Exercise set:
1. Sum up the IBM news report in two sentences.
2. Shorten the paragraph in the IBM news report that begins "IBM named James Firestone" but keep its main facts.

Page:
------------------------------------------------------------
August 08, 1995|From Associated Press

NEW YORK — Consumers who shunned IBM's computers for their homes even while depending on them at work could soon find Big Blue a lot more user-friendly.

Acknowledging one of its weakest areas, International Business Machines Corp. said Monday that it will refocus its efforts to take advantage of rising demand for home computers and related products such as on-line services.

IBM named James Firestone, who worked with IBM Chairman Louis V. Gerstner Jr. when he ran American Express, to head the consumer business. Firestone, 40, was most recently head of the consumer services division at Ameritech Corp., the Chicago-based regional telephone company.

The new division will control marketing of IBM's Aptiva home computer line, along with portable hand-held computers and on-line information services that computer users reach through telephone lines. Prodigy, a competitor of CompuServe and America Online, is a joint venture of IBM and Sears, Roebuck & Co.
------------------------------------------------------------
Items in a dataset
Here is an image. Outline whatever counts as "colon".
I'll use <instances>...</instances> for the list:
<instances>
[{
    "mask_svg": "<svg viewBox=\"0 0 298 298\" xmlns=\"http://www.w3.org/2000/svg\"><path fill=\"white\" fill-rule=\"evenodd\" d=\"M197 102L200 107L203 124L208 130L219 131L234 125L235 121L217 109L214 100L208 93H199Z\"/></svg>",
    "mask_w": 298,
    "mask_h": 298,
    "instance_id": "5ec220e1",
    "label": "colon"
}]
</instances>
------------------------------------------------------------
Per-task answers:
1. Acknowledging one of its weakest areas, IBM said Monday it will refocus its efforts to take advantage of rising demand for home computers and related products such as on-line services. It named James Firestone, most recently head of Ameritech's consumer services division, to run the new consumer business, which will control marketing of the Aptiva home computer line, hand-held computers and on-line information services.

2. IBM chose James Firestone, 40, to head its consumer business. He had worked with IBM Chairman Louis V. Gerstner Jr. at American Express and most recently led the consumer services division at Ameritech Corp., a Chicago-based regional telephone company.